When considering power to all fields, a very simple approach was taken. It is probably reasonable that most players’ hardest hit baseball was either pulled or hit up the middle, but I am curious about how that value compares to their hardest hit baseball that traveled the opposite way. With that in mind, I grabbed data for opposite field maximum exit velocity as a percentage of overall maximum exit velocity. Below is a list of those qualified players with the highest and lowest “Oppo EV as % of Max EV” values.

Before diving in, it should be noted that data was limited here to those players with 10+ hard hit balls to all three fields. This was an arbitrary threshold, but the thinking was that any player with at least 10 hard hits in each direction probably has a reasonably healthy sample of hits, and thus a player’s max oppo exit velocity won’t simply represent the single ball they hit the opposite way all season.

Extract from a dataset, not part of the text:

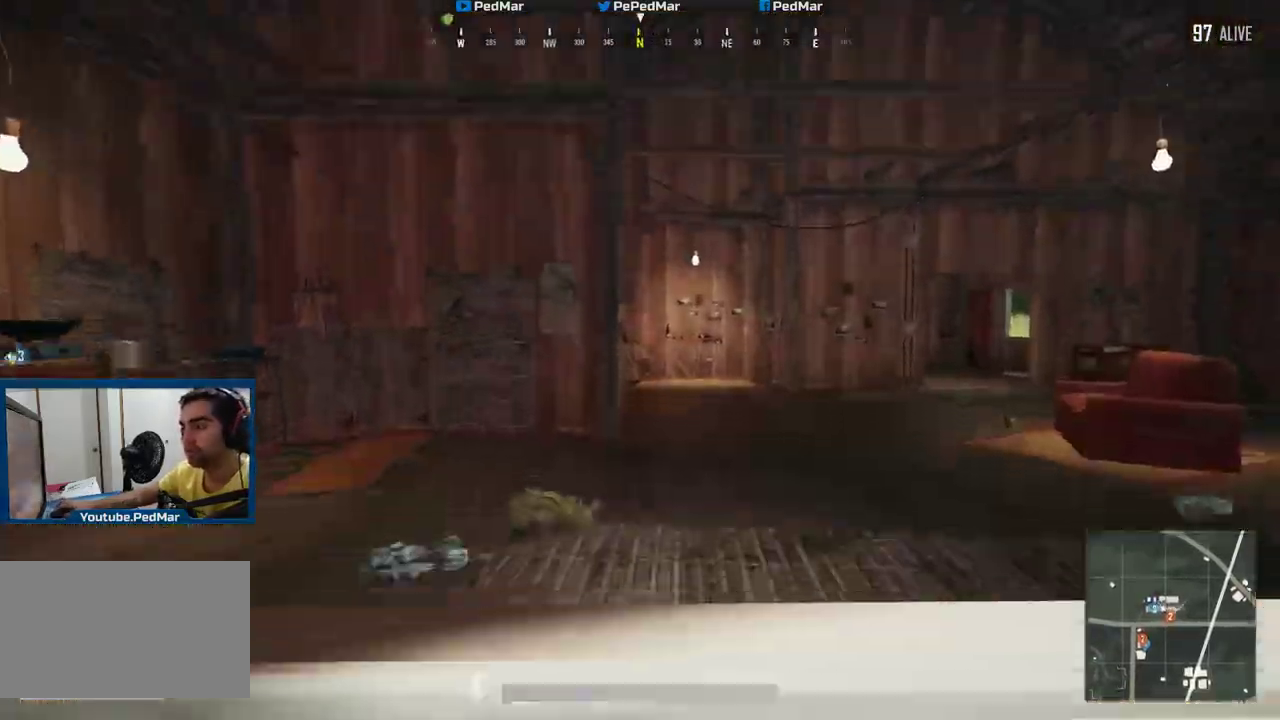
{"keys": ["shift", "w"], "mouse": [], "events": []}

To this point, just five players have struck their hardest hit ball this season to the opposite field. Setting more rigorous sampling methods aside, these players seem to display their power to all fields. Brandon Marsh in particular has tapped into his power while going the opposite way; he is the only player with an opposite field maximum EV that is 2+ mph higher than his max EV to the other fields. In addition to those five, many more players have opposite field max exit velocities that very nearly match their overall high water marks.
The bottom of this list highlights the considerable gap between players’ max EVs and what they have hit hardest the opposite way. Clearly, not all players’ power appears to extend to all fields though; in the most extreme case, Lars Nootbaar has a maximum opposite field EV that is a full 10mph slower (a value that represents just ~91% of his pulled max EV) than his overall maximum EV.

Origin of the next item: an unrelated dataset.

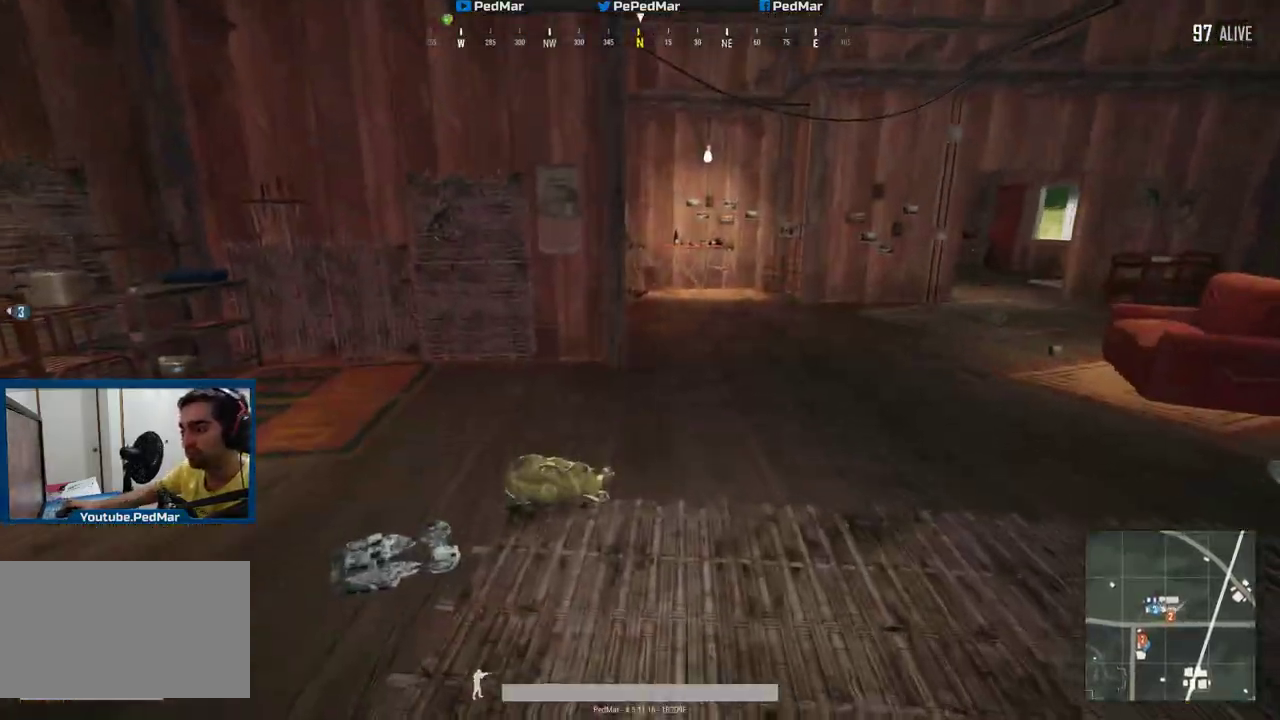
{"keys": ["a", "w"], "mouse": [], "events": [[133, "shift", "up"], [333, "a", "down"]]}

Finally, I wanted to summarize things with a catchall, albeit very simple, measure of power to all fields. “Opposite Field Max EV as a % of Max EV” aims to describe how balanced a player’s power to respective fields is, but it doesn’t take into account their actual ceiling. For instance, Isiah Kiner-Falefa has balanced power by that measure above, but it is hard to say he has power to all fields with a maximum EV that is in the bottom 10th percentile. So, in the spirit of simplicity, I multiplied each player’s “Oppo Max EV as % of Max EV” (or rather their percentile rank) by their season’s Max EV percentile rank. Below are the results.

Note that exactly 150 players qualified for this exercise by having 10+ hard hits —and 50 hard hits total— to each field. Given that the table above covers the top 15 in so-called All Fields Power Score, this list represents the top 10 percent. That said, there is some selection bias going on as players without many hard hits have been excluded entirely, so this list really does represent the top fraction of players despite the wide range in individual scores.
On the podium of this made up metric stands Ketel Marte, Aaron Judge, and Matt Chapman, all of whom possess power that is both robust and on display to all three fields. There is lots of room to refine this metric, let alone to determine if it actually relates to outcomes, or performances, of interest. For these purposes though, it is interesting simply to consider exit velocity from a slightly adjusted perspective.